The newly renovated Movement Physiology Research Laboratory was officially launched.

The School of Physiology recently launched its newly renovated research laboratory. The Movement Physiology Research Laboratory, as it is known, incorporates a 21st century feel in modern day sports technology.

The laboratory was first founded in 1983 by the then Department of Medical Physiology. Today, the laboratory has been split to accommodate exercise physiology and biomechanics physiology.

Dr. Rebecca Meiring, the head of exercise physiology at the laboratory, told Wits Vuvuzela that there are three broad research areas in the new lab which include sports biomechanics, neuromuscular physiology and habitual activity behaviour monitoring.

“We have expertise in the neural control of balance with research having been done in ballet dancers and horse riders,” said Meiring.

“We also have a well-established area of specialisation in the field of physical activity and sedentary behaviour monitoring and have used these techniques to detail activity behaviours in South Africans with chronic health conditions including musculoskeletal and metabolic diseases,” she said. These areas of applied exercise physiology will be the lab’s main focus for the next few years.

The new laboratory’s facilities include a new scrumming machine, a cognitive station, a balance station and anthropometric facility which Meiring says will “enable many exciting projects in coming years”.

Research Associate, David Goble, assists with different research topics undertaken at the lab.

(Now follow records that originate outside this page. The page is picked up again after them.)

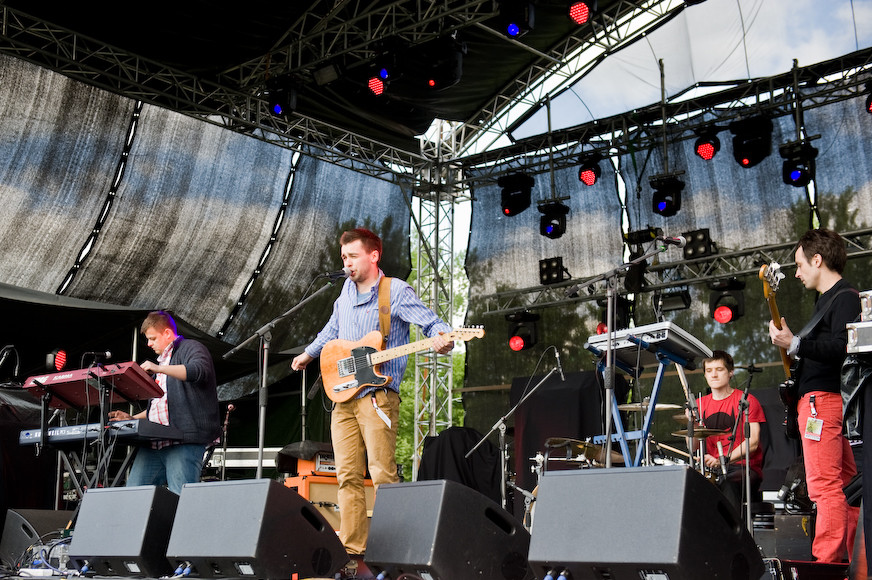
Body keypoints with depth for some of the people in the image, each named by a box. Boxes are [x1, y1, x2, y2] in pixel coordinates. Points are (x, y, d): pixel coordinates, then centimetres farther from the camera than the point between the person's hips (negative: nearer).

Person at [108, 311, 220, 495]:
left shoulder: (190, 348, 3)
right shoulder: (162, 360, 31)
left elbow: (200, 370, -22)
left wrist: (160, 369, -27)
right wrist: (133, 418, 24)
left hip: (183, 440, -9)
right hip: (153, 442, 9)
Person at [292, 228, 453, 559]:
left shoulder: (396, 292, -5)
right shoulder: (347, 290, 16)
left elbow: (431, 322, -13)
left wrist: (442, 338, -35)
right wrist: (309, 353, 43)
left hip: (377, 395, -7)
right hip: (343, 394, 7)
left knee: (382, 474, -9)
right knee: (347, 475, 6)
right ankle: (352, 546, 11)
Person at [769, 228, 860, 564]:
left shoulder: (844, 297, -9)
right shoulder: (827, 299, 22)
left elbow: (842, 348, -23)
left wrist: (794, 344, -23)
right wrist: (796, 349, 16)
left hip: (823, 399, -11)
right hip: (820, 400, 11)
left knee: (825, 486, -13)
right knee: (847, 486, 11)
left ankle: (826, 563, -13)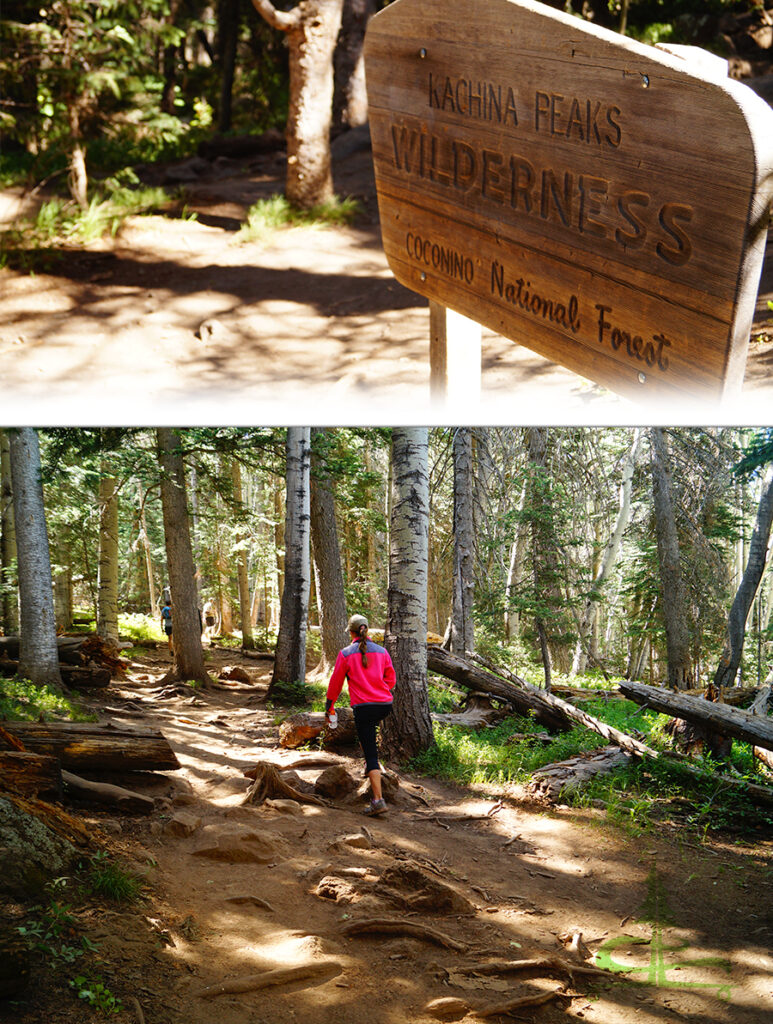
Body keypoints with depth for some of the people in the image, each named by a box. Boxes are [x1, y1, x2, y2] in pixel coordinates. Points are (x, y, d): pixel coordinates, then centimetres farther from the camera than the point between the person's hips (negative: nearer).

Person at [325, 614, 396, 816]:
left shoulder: (346, 654, -1)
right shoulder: (382, 651, 8)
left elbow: (335, 684, 4)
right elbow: (390, 680, 14)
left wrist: (329, 708, 16)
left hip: (363, 706, -4)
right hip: (385, 705, 4)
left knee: (371, 754, -5)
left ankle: (378, 800, -11)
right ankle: (371, 767, 30)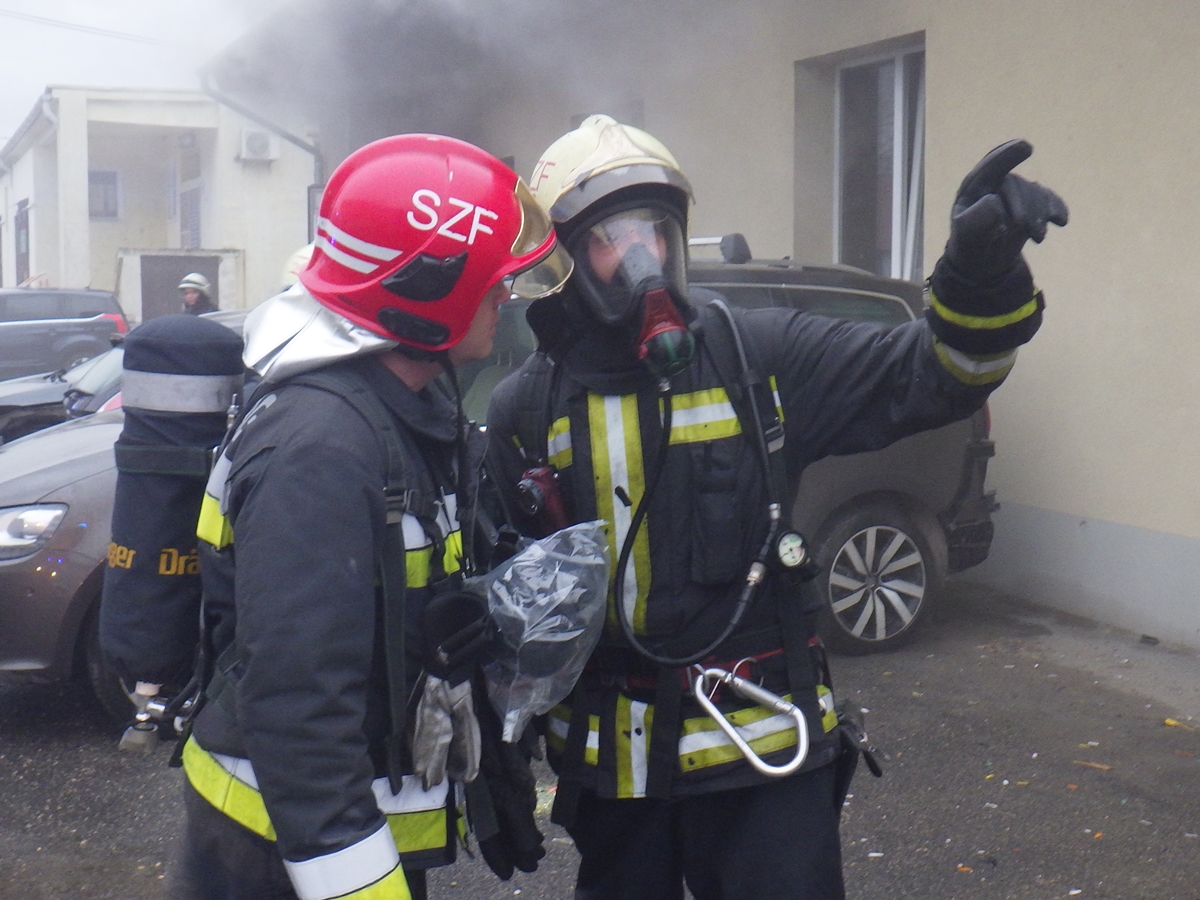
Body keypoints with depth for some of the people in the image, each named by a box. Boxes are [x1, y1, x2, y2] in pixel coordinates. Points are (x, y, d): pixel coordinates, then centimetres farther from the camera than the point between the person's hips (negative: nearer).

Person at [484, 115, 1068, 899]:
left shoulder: (757, 357, -6)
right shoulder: (525, 410, -2)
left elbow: (930, 373, -11)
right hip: (612, 759, 2)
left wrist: (982, 276, -30)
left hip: (765, 751, -2)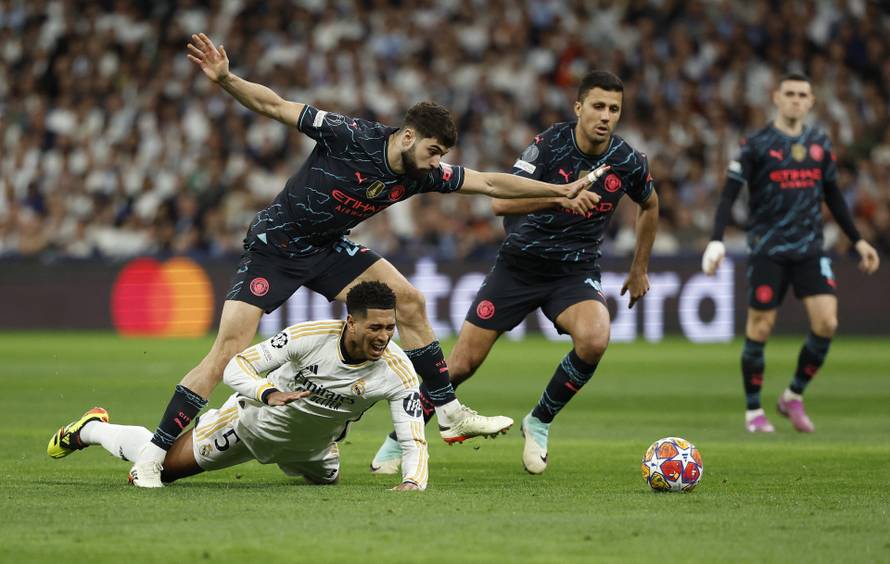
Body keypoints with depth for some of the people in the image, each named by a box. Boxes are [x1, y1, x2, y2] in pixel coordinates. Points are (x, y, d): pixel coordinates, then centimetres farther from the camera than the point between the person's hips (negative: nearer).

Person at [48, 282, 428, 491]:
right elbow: (236, 368, -31)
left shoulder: (398, 372, -29)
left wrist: (413, 482, -50)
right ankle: (90, 429, 30)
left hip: (312, 444, 4)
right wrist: (269, 393, -51)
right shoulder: (311, 337, -34)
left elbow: (413, 440, -30)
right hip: (258, 418, -4)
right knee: (162, 465, -1)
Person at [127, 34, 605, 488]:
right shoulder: (351, 137, -25)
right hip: (273, 247, -7)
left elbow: (489, 183, 3)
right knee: (227, 353, -17)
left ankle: (451, 415, 9)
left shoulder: (421, 174, -6)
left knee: (408, 300, -2)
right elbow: (275, 106, -25)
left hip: (327, 249, 7)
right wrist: (225, 79, -39)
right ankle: (152, 454, -12)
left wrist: (561, 191, 3)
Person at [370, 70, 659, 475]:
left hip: (576, 271, 2)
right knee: (462, 362, -4)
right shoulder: (549, 145, -17)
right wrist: (559, 195, -43)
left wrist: (639, 270, 19)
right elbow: (501, 201, -29)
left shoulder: (628, 161, -7)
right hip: (519, 264, -2)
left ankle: (539, 422, -5)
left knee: (594, 339, -30)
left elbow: (650, 205, 16)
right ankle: (400, 440, 18)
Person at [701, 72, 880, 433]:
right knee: (760, 329, -2)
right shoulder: (756, 145, -4)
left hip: (810, 250, 4)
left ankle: (793, 397, 10)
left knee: (827, 322, -9)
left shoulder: (819, 144, 10)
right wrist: (717, 241, -20)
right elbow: (729, 194, -8)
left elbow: (833, 196, 20)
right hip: (767, 250, -4)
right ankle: (753, 411, 13)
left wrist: (857, 241, 18)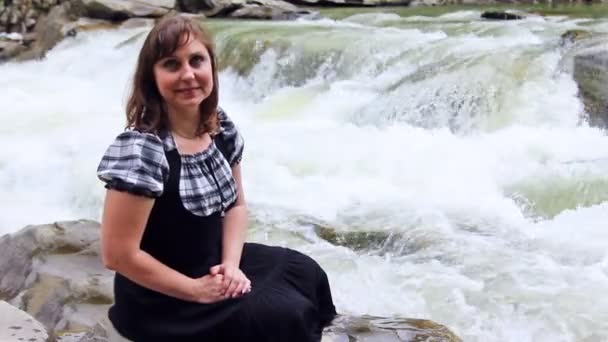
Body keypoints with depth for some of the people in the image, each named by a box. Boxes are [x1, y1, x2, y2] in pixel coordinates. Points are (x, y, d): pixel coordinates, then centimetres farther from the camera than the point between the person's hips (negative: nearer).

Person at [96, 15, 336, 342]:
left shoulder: (222, 129, -4)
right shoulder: (141, 149, -27)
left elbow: (235, 204, 8)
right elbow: (118, 255, -26)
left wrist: (231, 264, -9)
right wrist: (196, 290, -18)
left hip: (213, 264, 8)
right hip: (161, 300, -8)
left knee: (307, 274, 12)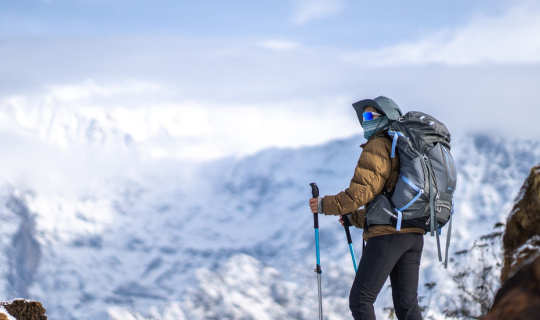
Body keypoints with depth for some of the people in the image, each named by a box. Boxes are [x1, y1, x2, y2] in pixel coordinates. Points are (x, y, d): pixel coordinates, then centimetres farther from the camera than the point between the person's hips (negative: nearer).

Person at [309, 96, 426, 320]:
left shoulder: (377, 146, -3)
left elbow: (363, 190, -14)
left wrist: (325, 205, -6)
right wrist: (354, 217, 35)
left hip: (388, 234, -9)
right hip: (414, 234, 9)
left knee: (360, 300, -6)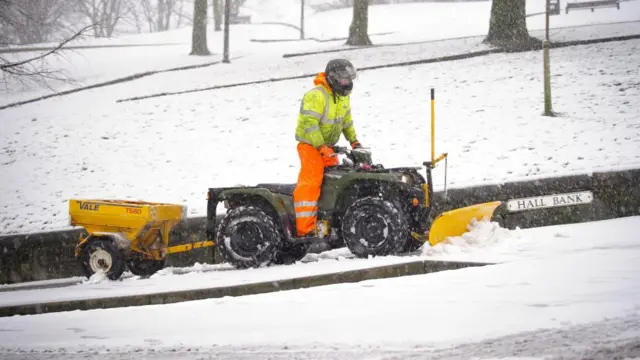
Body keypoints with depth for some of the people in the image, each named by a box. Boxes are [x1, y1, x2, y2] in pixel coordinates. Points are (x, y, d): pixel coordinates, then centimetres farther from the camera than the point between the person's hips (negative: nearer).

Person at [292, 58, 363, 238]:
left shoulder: (343, 97, 9)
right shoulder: (316, 96, -21)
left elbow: (346, 120, 23)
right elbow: (310, 124, -26)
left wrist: (354, 141, 13)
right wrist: (322, 148, -28)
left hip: (328, 145, 9)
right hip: (310, 144, -9)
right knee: (310, 181, -19)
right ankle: (305, 228, -26)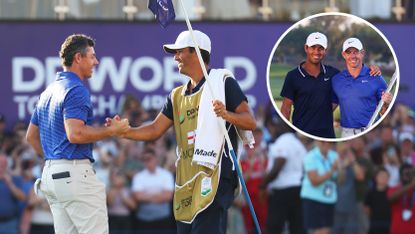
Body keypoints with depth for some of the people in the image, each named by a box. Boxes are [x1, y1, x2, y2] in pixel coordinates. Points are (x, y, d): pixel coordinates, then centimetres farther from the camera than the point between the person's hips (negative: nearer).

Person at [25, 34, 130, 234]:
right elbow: (75, 134, -23)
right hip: (75, 172, -10)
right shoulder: (76, 90, -11)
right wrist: (112, 130, -14)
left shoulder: (48, 92, 18)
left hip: (50, 173, 10)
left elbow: (31, 136, 23)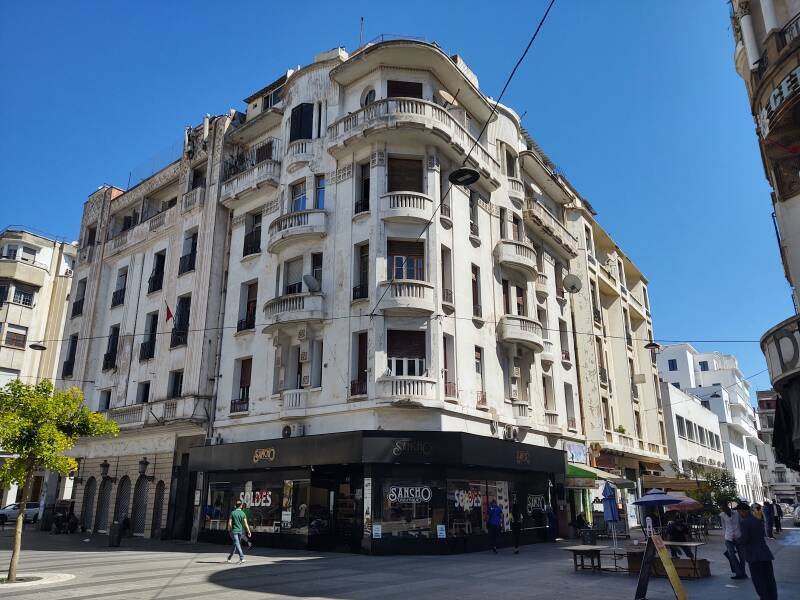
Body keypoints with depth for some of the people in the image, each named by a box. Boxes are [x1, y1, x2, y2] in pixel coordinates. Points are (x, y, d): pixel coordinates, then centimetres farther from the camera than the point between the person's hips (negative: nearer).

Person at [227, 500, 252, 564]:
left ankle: (242, 558, -19)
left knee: (237, 544, -7)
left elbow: (229, 523, -10)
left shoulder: (232, 513, -7)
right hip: (240, 531, 3)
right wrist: (249, 531, -2)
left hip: (234, 530, -3)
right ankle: (230, 557, 35)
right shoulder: (243, 513, -2)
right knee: (235, 544, 20)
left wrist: (229, 530, 7)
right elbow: (246, 524, -6)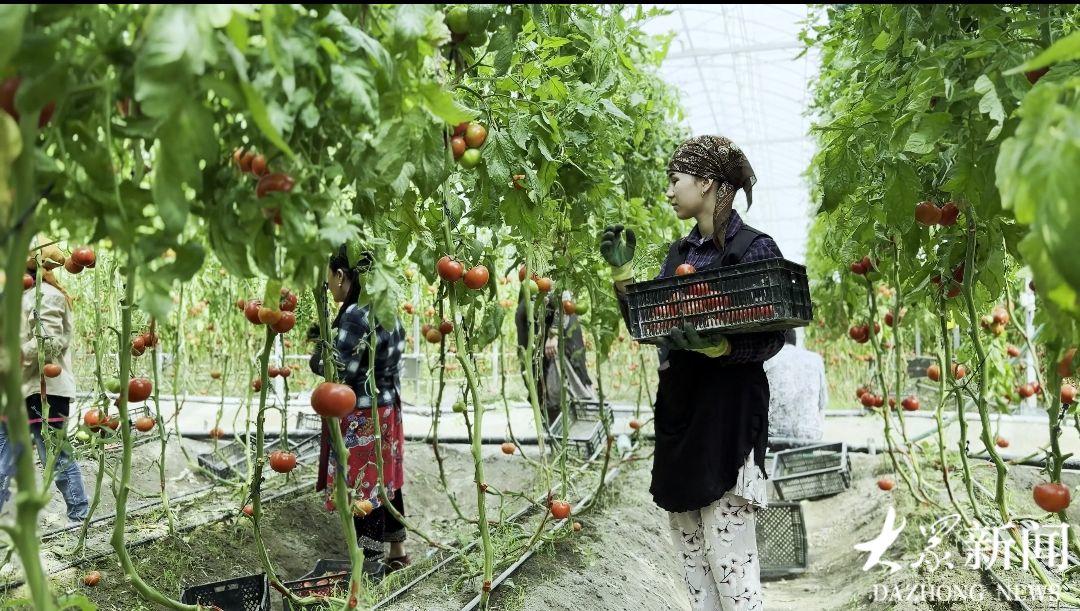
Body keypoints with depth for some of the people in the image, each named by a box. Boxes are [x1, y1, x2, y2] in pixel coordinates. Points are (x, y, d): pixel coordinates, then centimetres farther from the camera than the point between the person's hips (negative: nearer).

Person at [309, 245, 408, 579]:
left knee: (362, 489, 3)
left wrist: (319, 351, -3)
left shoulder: (356, 314, -20)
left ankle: (370, 567, 15)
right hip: (385, 409, 9)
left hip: (359, 419, -9)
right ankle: (397, 551, 32)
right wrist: (329, 337, 6)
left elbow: (338, 371, -21)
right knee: (385, 481, 19)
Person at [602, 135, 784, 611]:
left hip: (729, 410, -7)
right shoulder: (679, 252, 13)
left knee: (728, 556, -5)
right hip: (678, 408, 7)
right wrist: (622, 272, 3)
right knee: (689, 550, 13)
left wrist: (716, 346, -25)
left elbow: (772, 339, -9)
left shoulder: (755, 248, -7)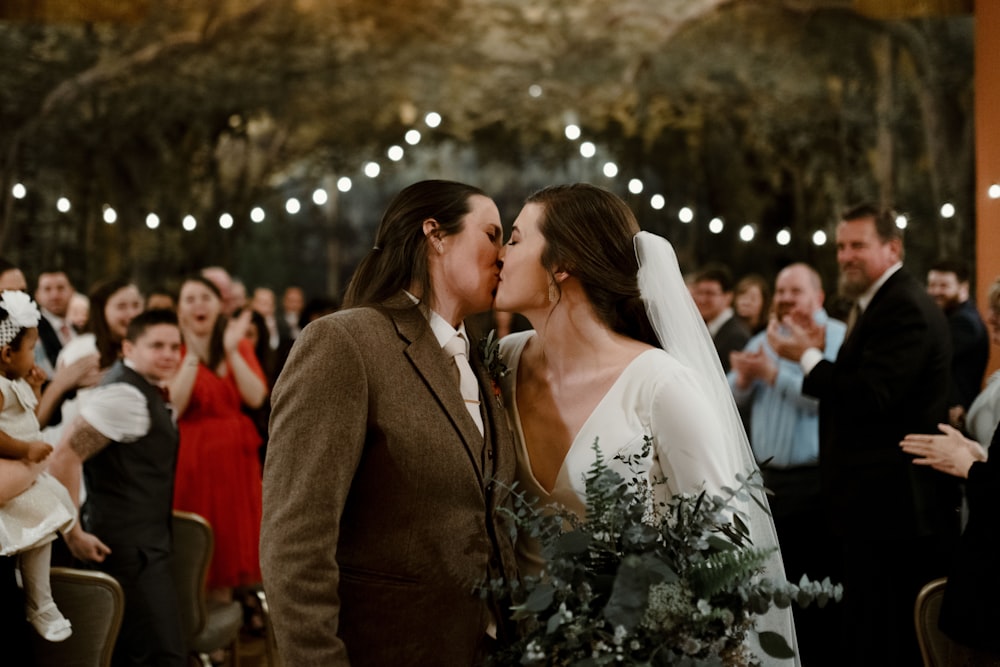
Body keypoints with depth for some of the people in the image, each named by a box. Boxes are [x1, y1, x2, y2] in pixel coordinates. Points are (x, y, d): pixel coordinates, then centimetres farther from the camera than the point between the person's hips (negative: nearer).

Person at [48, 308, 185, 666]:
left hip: (144, 546, 11)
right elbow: (64, 456, -23)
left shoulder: (145, 391, 13)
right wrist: (74, 533, -20)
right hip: (129, 551, -11)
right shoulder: (125, 394, -18)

At the moment he is working with honours student Siobhan De Lange whose research focuses on factors that predict putting success in golf using variables in biomechanics. “Using a 3D capturing system, we put a whole bunch of markers on our participants and the cameras around detect the markers in a 3D space,” said Goble.

It was just last year that the head of school decided that the facility needed a new look. According to Meiring, funds for the renovation came from money raised by staff for their published research articles, research productivity as well as assistance from the School of Physiology itself.

“Ultimately the staff and students who work on research in the lab were the ones who funded the renovations,” she said.